What is it?
This is a practical, interactive workshop that helps teams apply the principles of the bestselling book, The Go-Giver, to build stronger relationships, work with greater purpose, and create more value for others—leading to a more connected, collaborative, and high-performing team culture where every member thrives.
Why is it useful?
This workshop helps teams shift from transactional habits to a mindset of trust, generosity, and shared success—unlocking stronger collaboration, deeper purpose, and lasting impact.
Objectives
- Understand the Five Laws of Stratospheric Success and how they apply in a team setting.
- Explore how to create value through service, authenticity, and trust.
- Strengthen collaboration by shifting from individual focus to collective impact.
- Practice applying Go-Giver principles to real workplace situations.
- Commit to one personal action that supports a more generous, high-performing team culture.
Resources Required
- Time: 2.5 - 3 hours
- Number of People: 6-20
- Flipcharts and markers
- Post-it notes
- Handouts summarising the Five Laws of Stratospheric Success (included in the download)
- Whiteboard or digital whiteboarding tool (if virtual)
- Timer
Process
Introduction and Purpose (15 minutes)
Activity: "Share Your Win"
Purpose: Set the tone by focusing on value creation and contribution.
- Ask participants to pair up and share one moment when they felt they truly gave value to someone—either a colleague, client, or the team.
- After 5 minutes, invite a few participants to share their insights with the larger group.
Understanding the Five Laws of Stratospheric Success (15 minutes)
Objective: Get leaders to reflect on their personal leadership challenges and how they deal with adversity.
-
Briefly introduce each of the Five Laws:
- Law of Value
- Law of Compensation
- Law of Influence
- Law of Authenticity
- Law of Receptivity
-
Activity: Group Reflection
- Split participants into 5 small groups (1 group per Law).
- Ask each group to:
- Summarise their assigned Law in their own words.
- Provide an example of how it applies in a team setting.
-
Each group shares their findings briefly with the room.
The “Value-Add Sprint” (30 minutes)
Objective: Examine what makes leadership effective during tough times.
Activity: Value-Add Challenge
- Set-up: Break the team into small groups (3–4 people each).
- Task: Ask each group to design a creative idea, process, or small change that:
- Provides more value to their team, clients, or organisation.
- Requires no additional cost or major resources.
- Aligns with one of the Five Laws (let them choose which).
- Example Prompts:
- “How can we create more value for our clients in small, surprising ways?”
- “What processes can we simplify or improve to better serve our team?”
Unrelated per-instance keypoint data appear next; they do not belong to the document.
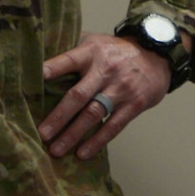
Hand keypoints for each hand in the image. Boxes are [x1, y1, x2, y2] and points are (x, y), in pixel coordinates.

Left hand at [39, 34, 173, 160]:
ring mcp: (121, 88)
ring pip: (94, 114)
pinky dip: (97, 141)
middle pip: (79, 95)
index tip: (37, 79)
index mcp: (92, 52)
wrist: (157, 55)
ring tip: (56, 150)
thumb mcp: (96, 42)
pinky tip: (82, 153)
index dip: (53, 69)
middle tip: (42, 134)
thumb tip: (40, 60)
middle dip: (59, 117)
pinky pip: (113, 126)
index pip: (69, 60)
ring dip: (73, 134)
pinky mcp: (134, 104)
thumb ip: (73, 49)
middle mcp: (106, 70)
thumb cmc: (118, 52)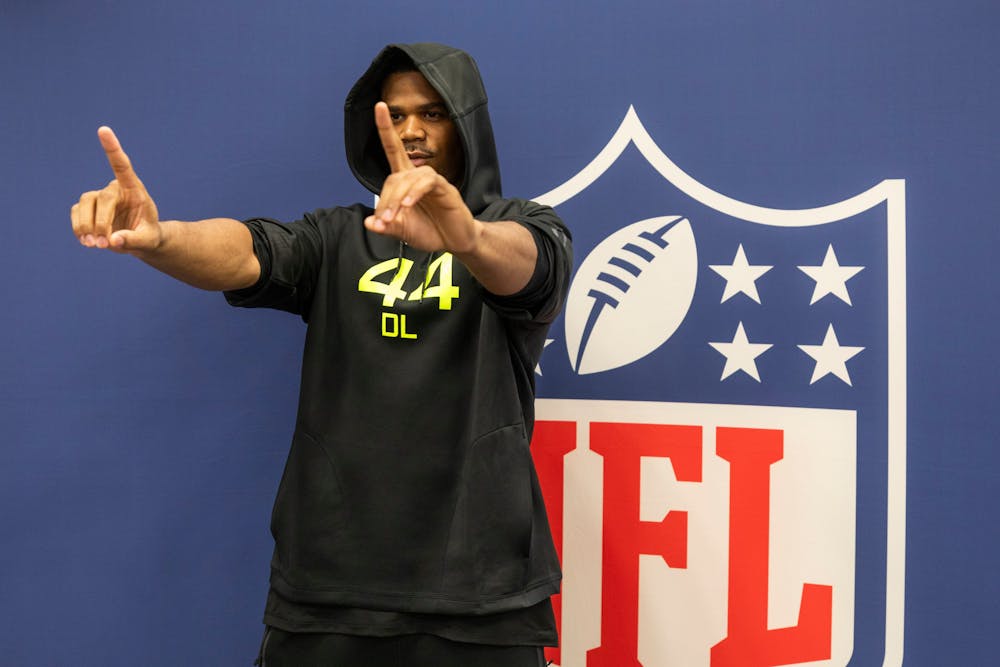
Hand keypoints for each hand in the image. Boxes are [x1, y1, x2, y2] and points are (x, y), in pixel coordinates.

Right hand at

- Output: Each group presents their “value-add” idea to the team in 2–3 minutes.
- Debrief Questions:
- Which ideas excited you the most?
- How would implementing these changes benefit the team and others?
Living the Laws: Role-Play Scenarios (45 minutes)
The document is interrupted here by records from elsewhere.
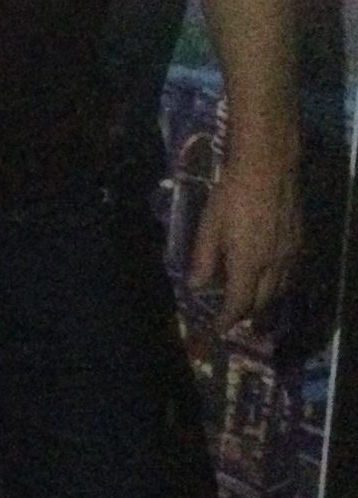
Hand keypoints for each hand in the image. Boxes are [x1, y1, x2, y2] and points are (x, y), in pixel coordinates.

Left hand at [190, 160, 300, 333]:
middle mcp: (274, 264)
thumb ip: (203, 260)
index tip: (219, 328)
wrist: (268, 169)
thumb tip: (197, 287)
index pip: (240, 303)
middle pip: (264, 301)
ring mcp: (291, 253)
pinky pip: (289, 273)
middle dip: (250, 315)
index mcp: (249, 263)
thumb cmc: (231, 196)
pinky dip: (277, 283)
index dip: (229, 319)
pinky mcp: (299, 241)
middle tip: (238, 322)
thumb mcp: (209, 227)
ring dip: (266, 301)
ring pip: (281, 289)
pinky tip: (268, 278)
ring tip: (253, 306)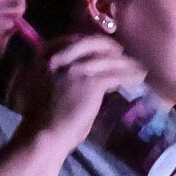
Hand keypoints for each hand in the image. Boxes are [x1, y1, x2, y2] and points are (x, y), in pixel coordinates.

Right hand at [19, 35, 145, 151]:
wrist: (41, 135)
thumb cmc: (37, 119)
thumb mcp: (38, 87)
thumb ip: (52, 74)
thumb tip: (71, 72)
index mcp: (43, 58)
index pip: (70, 41)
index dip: (87, 43)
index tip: (97, 48)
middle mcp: (60, 57)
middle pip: (91, 42)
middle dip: (108, 45)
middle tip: (119, 51)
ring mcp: (76, 68)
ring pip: (108, 59)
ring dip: (125, 62)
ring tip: (136, 67)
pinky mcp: (91, 82)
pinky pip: (117, 74)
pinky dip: (130, 74)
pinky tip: (139, 77)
Activity: “Be the Go-Giver” Role-Play
- Present 3–4 realistic team scenarios where one or more Laws could be applied (examples included in the download).
- Divide participants into groups and assign each a scenario.
- Groups role-play how they would respond using one or more of the Five Laws.
- Debrief: After each role-play, ask:
- “Which Laws did you use, and why?”
- “How did it change the outcome of the situation?”
Reflection and Commitment (30 minutes)
Activity: Personal Action Plan
- Ask each participant to reflect and write answers to the following:
- One Law I want to focus on personally and why.
- One action I can take this week to add more value or serve someone else.
- One team behaviour I’d like us to adopt based on the Go-Giver principles.
- Sharing: Invite volunteers to share their commitments with the group.
Wrap-Up and Closing (15 minutes)
- Reiterate the importance of creating value, collaboration, and generosity within the team.